FenX a entrepris de résoudre ce dilemme. Les plaques de mousse de la jeune entreprise sont incombustibles et leur fabrication est extrêmement durable : d'une part, elle est peu gourmande en énergie, car contrairement aux alternatives artificielles, il n'est pas nécessaire de chauffer fortement pour que la mousse se solidifie. D'autre part, l'ensemble du processus repose sur le recyclage - les panneaux isolants utilisés dans les murs ou les toits sont réutilisables. Enfin, Jeoffroy promet que si le matériau est un jour mis sur le marché, il sera non seulement bien isolant, mais aussi compétitif en termes de prix. "Les déchets industriels sont une matière première bon marché, voire gratuite", explique-t-il.

Les quatre scientifiques spécialisés dans les matériaux cherchent encore à savoir quels déchets industriels peuvent être transformés en mousse isolante et comment. Pour les premiers tests, ils ont utilisé des cendres volantes. Mais d'autres déchets, comme ceux de l'industrie de l'environnement, de la métallurgie ou du papier, devraient également pouvoir être transformés. "Nous expérimentons actuellement avec une dizaine de types de déchets industriels différents", explique Jeoffroy. L'idée est de pouvoir traiter un jour la matière première qui se trouve en abondance sur le lieu de production. Ainsi, il n'y a pas de frais de transport absurdes du point de vue écologique et économique, et la production est en principe possible partout dans le monde.

Dépendre d'un partenaire

Ce nouveau type d'isolant devrait donc apporter quelques avantages au secteur de la construction, qui doit devenir plus vert dans le contexte de l'Accord de Paris sur le climat.
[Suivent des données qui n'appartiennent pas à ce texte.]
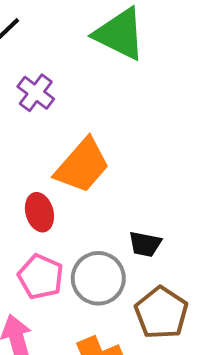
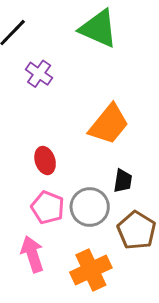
orange trapezoid: (82, 166) -> (109, 124), moved
black trapezoid: (145, 244) -> (123, 181), turned -90

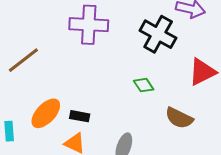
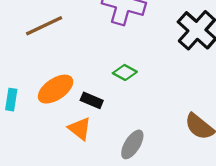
green diamond: (144, 85) -> (125, 72), moved, turned -40

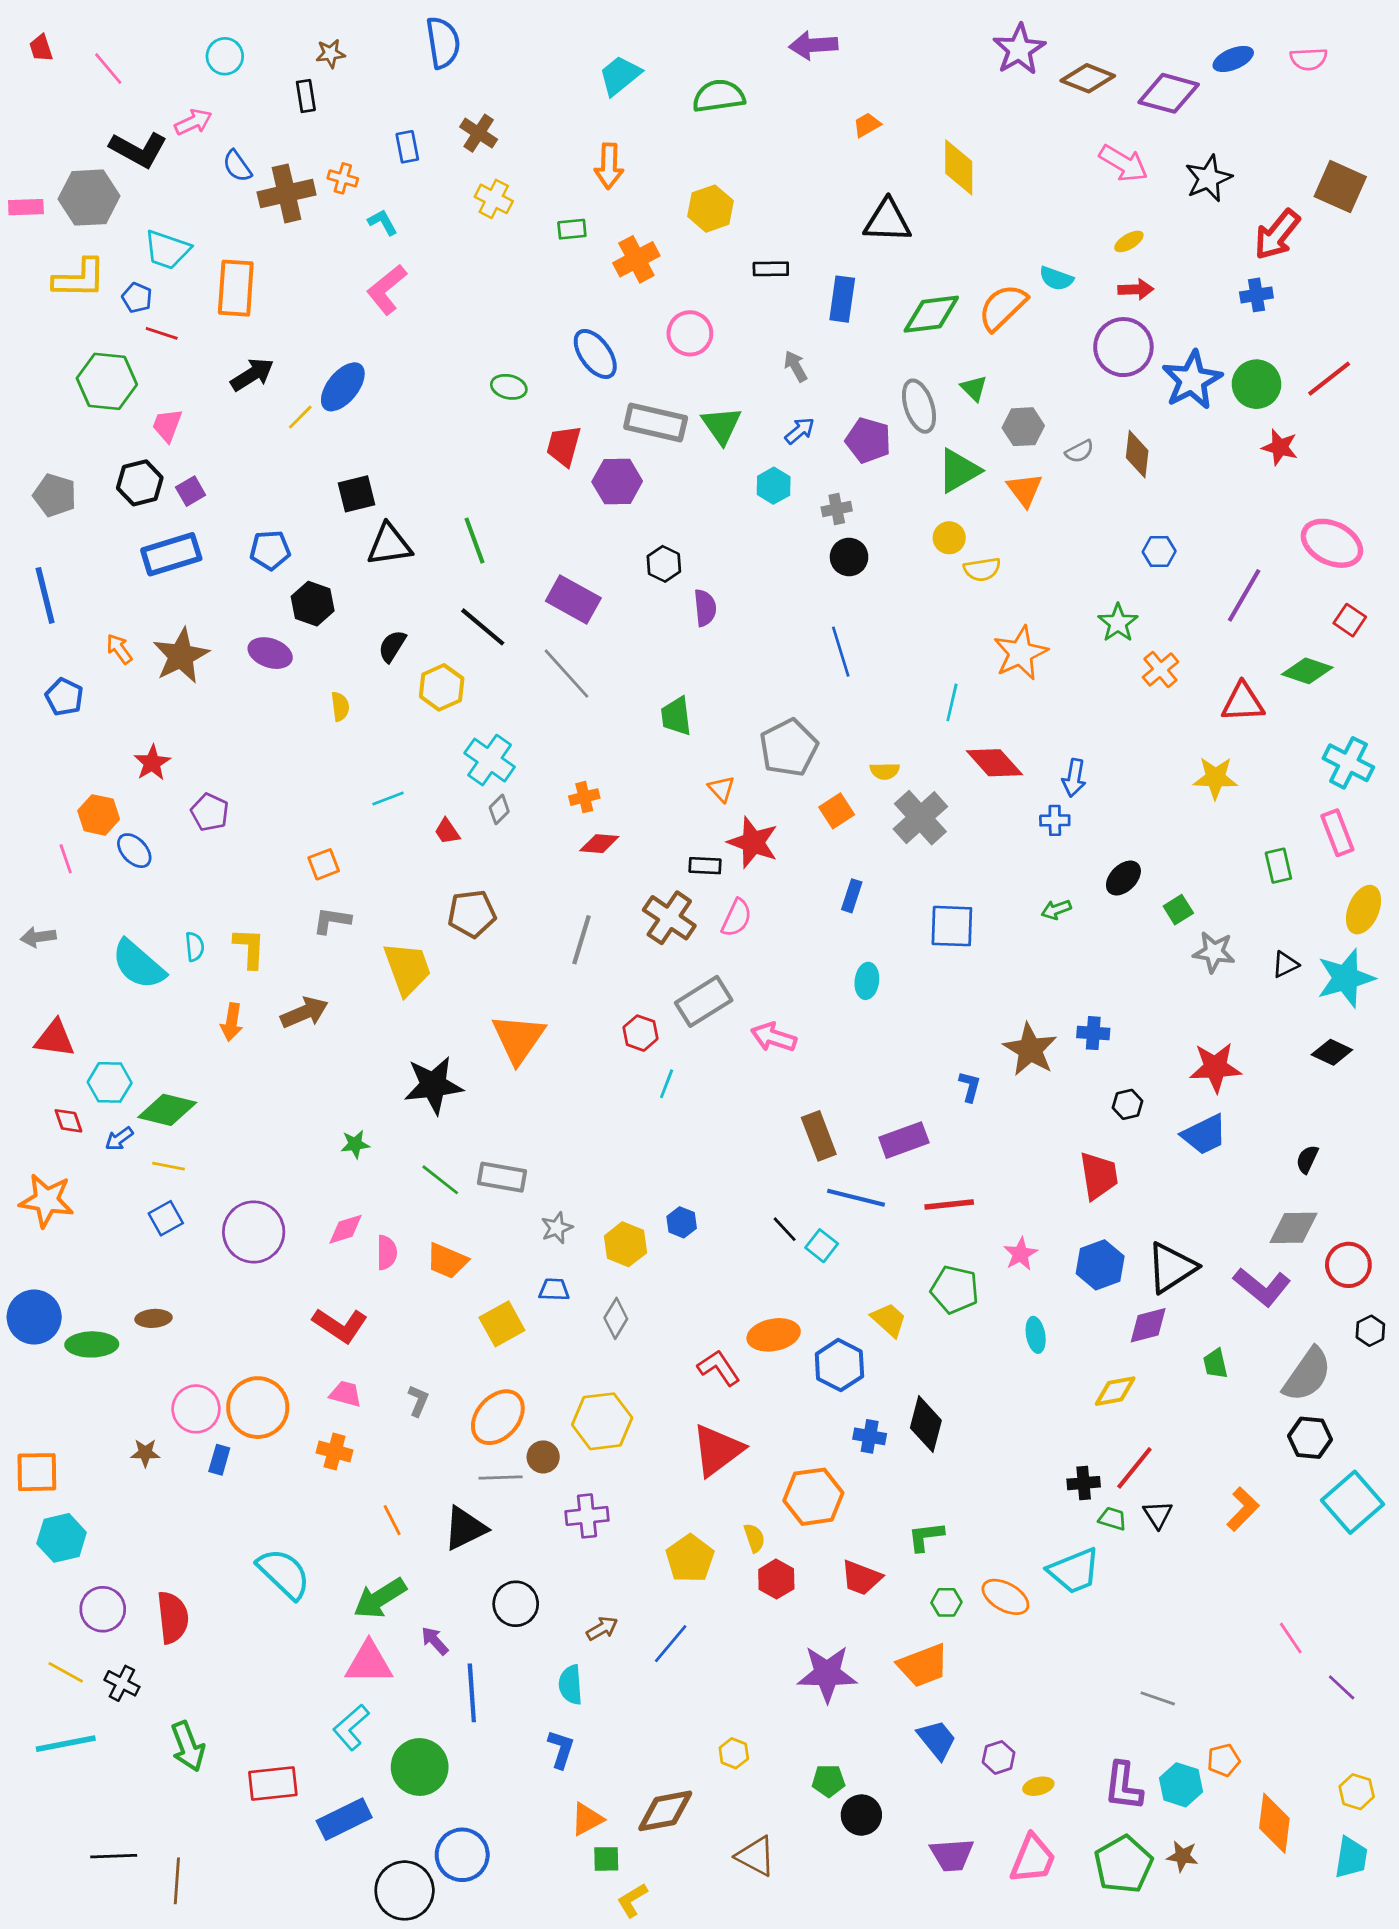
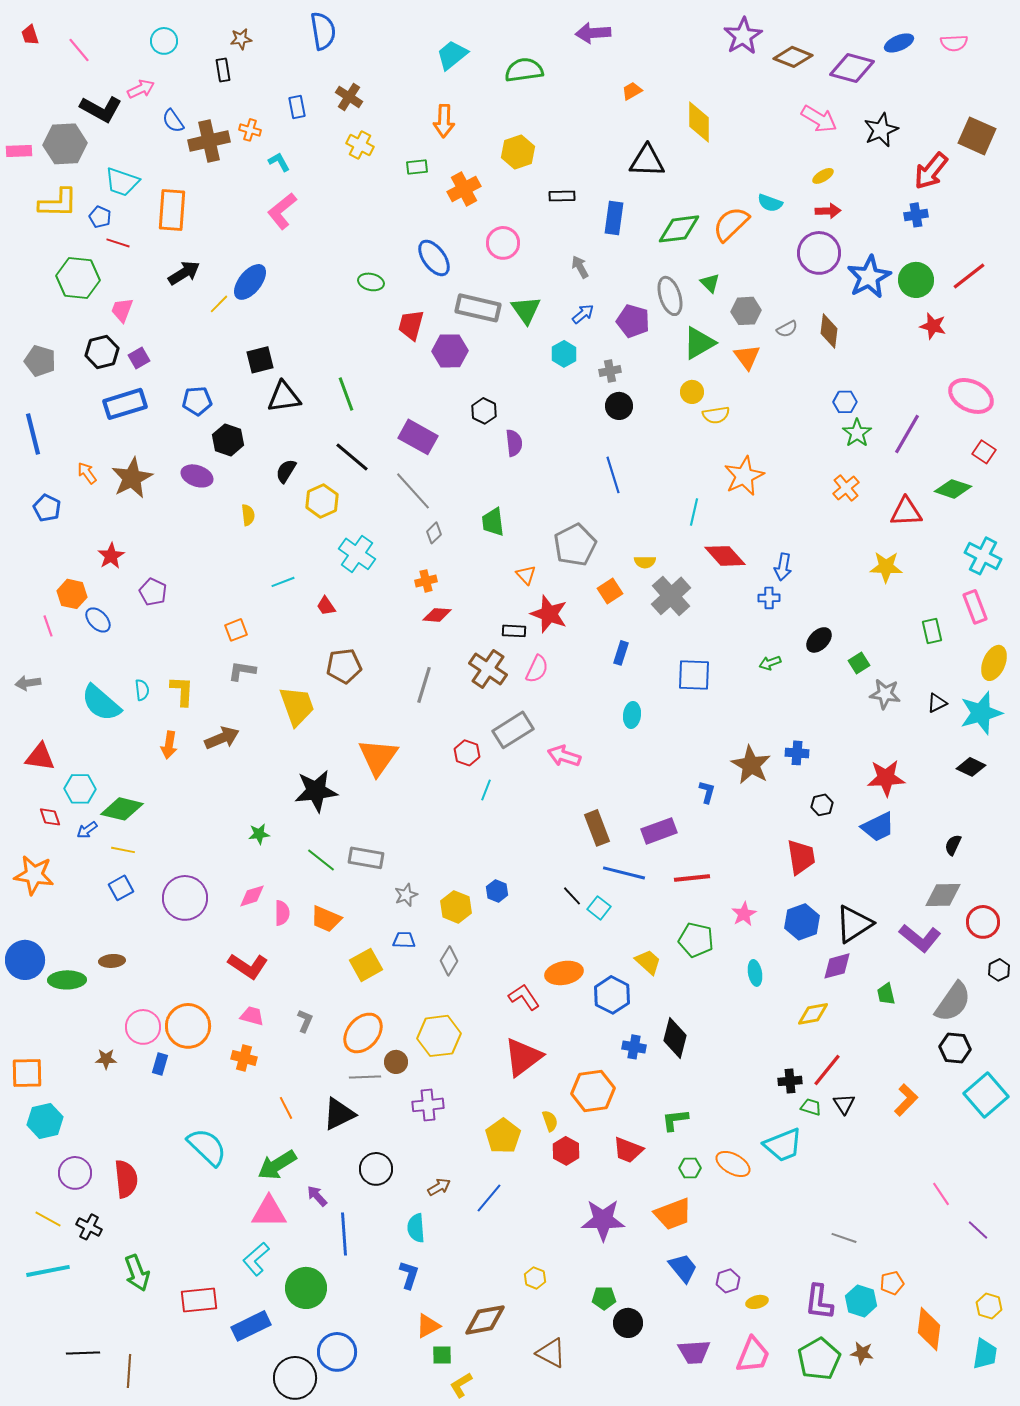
green star: (1118, 623) -> (857, 433), moved
gray diamond: (499, 809) -> (434, 533), moved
Toutefois, le spin-off de l'ETH doit encore relever plusieurs défis. Elle doit notamment augmenter massivement ses capacités de production pour pouvoir jouer un rôle sur le marché. Car même si le mode de production du matériau est simple, un mixeur de cuisine dans le laboratoire de l'ETH ne suffit pas pour produire les énormes quantités demandées dans le secteur de la construction. "La production doit se faire dans une usine, nous avons besoin d'un partenaire pour cela", est conscient Jeoffroy.
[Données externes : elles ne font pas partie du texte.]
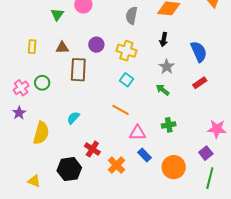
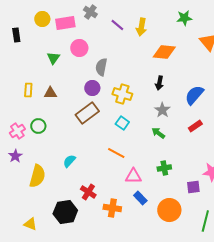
gray semicircle: (132, 15) -> (101, 67), moved
brown triangle: (62, 48) -> (50, 93), moved
blue semicircle: (199, 52) -> (194, 95), turned -115
brown rectangle: (78, 70) -> (87, 113), moved, turned 50
purple square: (206, 153) -> (193, 187), moved, turned 32
orange cross: (116, 165) -> (112, 208), turned -36

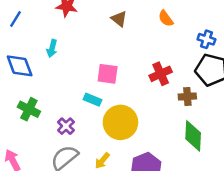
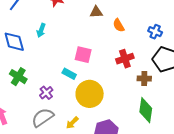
orange semicircle: (166, 18) -> (119, 25), moved
brown triangle: (119, 19) -> (96, 12), turned -48
blue cross: (206, 39) -> (155, 32), moved

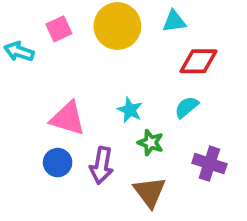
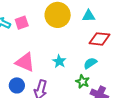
pink square: (59, 29) -> (22, 23), moved
green star: (151, 143) -> (82, 82), moved

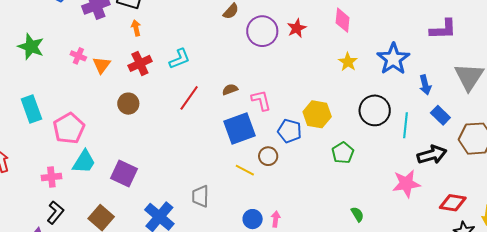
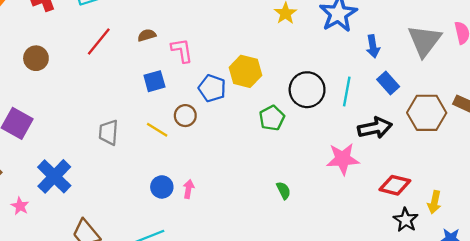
brown circle: (128, 104) -> (36, 58), moved
black circle: (375, 110) -> (307, 90), moved
blue square: (240, 129) -> (154, 81), size x0.6
gray trapezoid: (200, 196) -> (108, 132), moved

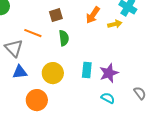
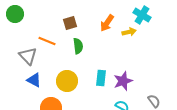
blue triangle: (20, 72) -> (34, 80), turned 35

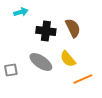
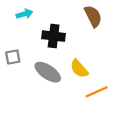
brown semicircle: (73, 28) -> (93, 16), moved
gray square: (11, 70) -> (13, 57), moved

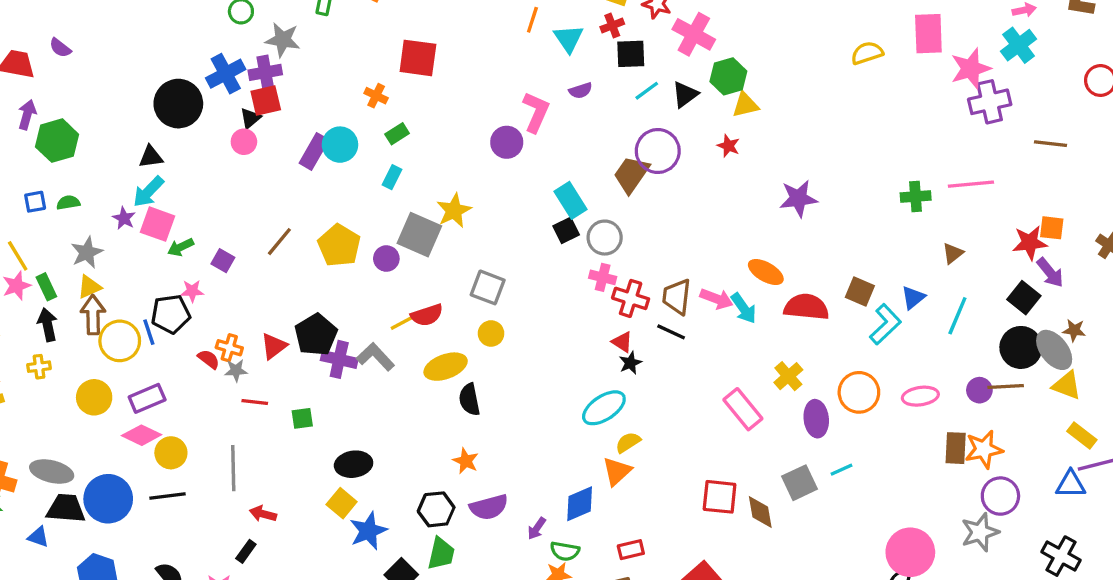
Les chances d'en trouver un ne sont pas minces. L'intérêt porté jusqu'ici à la mousse de l'ETH est grand, dit-il. Ainsi, on participe déjà à divers projets pilotes. La start-up, qui n'a que quelques mois d'existence, a en outre besoin d'argent supplémentaire pour se développer. Jusqu'à présent, les jeunes entrepreneurs se financent grâce aux fonds de l'ETH Pioneer Fellowship et à des subventions nationales et européennes. "L'objectif est de récolter environ 1,5 million de francs d'ici avril 2020 et d'être sur le marché avec les plaques de mousse à partir de 2021", explique Jeoffroy en fixant un calendrier ambitieux. D'ici là, l'entreprise souhaite également se développer en termes de personnel - une expertise dans le domaine de la construction, du marketing et de la vente est notamment requise.
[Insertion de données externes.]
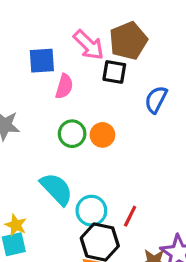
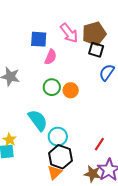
black square: (114, 72) -> (96, 50), moved
red line: (130, 216) -> (99, 144), moved

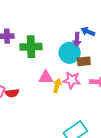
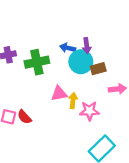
blue arrow: (88, 32) -> (68, 48), moved
pink star: (72, 80) -> (89, 111), moved
red semicircle: (12, 93) -> (24, 117), turned 64

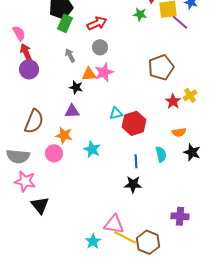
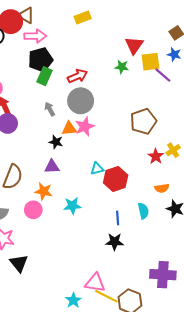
gray circle: (100, 47) -> (81, 101), size x1.6
cyan star: (92, 149) -> (72, 206), turned -30
purple cross: (180, 216) -> (163, 275), size x1.4

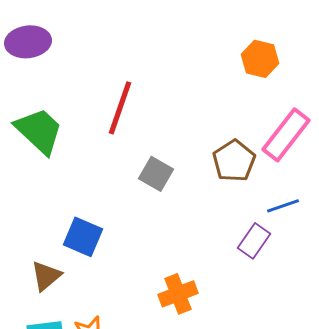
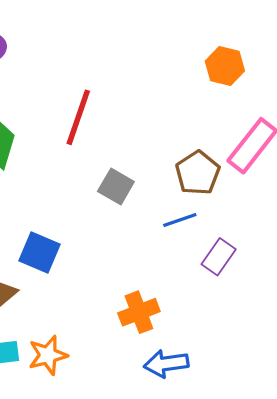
blue line: (283, 206) -> (180, 220), moved

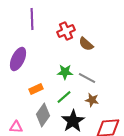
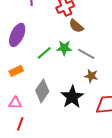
brown semicircle: (86, 44) -> (76, 26), moved
orange rectangle: (36, 89) -> (16, 71), moved
green line: (64, 97) -> (44, 53), moved

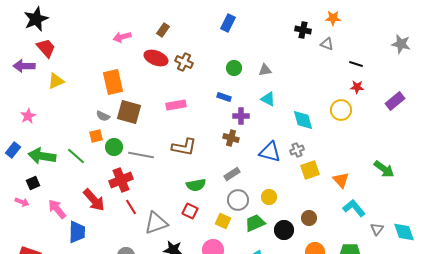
Les quatre jeunes entrepreneurs - outre le Français Etienne Jeoffroy, il s'agit du Tessinois Michele Zanini et des deux Italiens Enrico Scoccimarro et Alessandro Dutto - se connaissent depuis leurs années passées au Département de science et ingénierie des matériaux de l'ETH. Ils ont tous travaillé d'une manière ou d'une autre sur la recette de ce nouveau matériau d'isolation pendant leurs études ou leur post-doctorat. Ils ont été soutenus par le professeur de l'ETH André Studart et Elena Tervoort, tous deux cofondateurs et conseillers de la start-up. Le fait qu'ils aient finalement fondé une entreprise est dû à une conviction commune, explique le cofondateur Zanini : "Ce n'est qu'en mettant le produit sur le marché que nous pourrons contribuer de manière déterminante à réduire notre empreinte carbone".